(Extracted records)
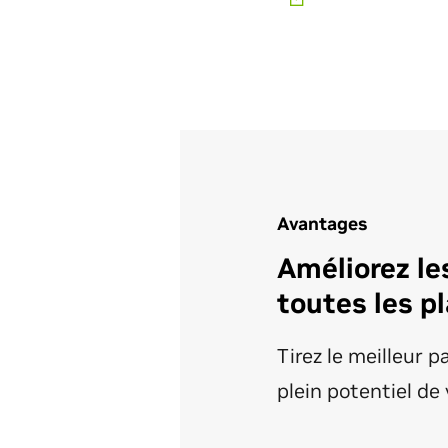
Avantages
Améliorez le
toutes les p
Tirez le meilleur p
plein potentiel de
...
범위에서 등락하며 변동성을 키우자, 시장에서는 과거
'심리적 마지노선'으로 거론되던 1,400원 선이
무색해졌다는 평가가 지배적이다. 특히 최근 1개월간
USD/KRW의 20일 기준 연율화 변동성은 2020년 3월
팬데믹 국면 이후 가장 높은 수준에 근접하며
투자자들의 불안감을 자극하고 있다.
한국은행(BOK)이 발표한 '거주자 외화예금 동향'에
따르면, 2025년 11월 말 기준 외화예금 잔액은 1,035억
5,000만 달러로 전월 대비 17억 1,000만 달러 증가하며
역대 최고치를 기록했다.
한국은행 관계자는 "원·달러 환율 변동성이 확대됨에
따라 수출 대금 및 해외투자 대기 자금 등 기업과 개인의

__WRITTEN TASK__.
All that belongs in the answer is the run of lines above from the line containing "toutes les p" through the line containing "plein potentiel de", exactly as written.

__ANSWER TO THIS TASK__.
toutes les p
Tirez le meilleur p
plein potentiel de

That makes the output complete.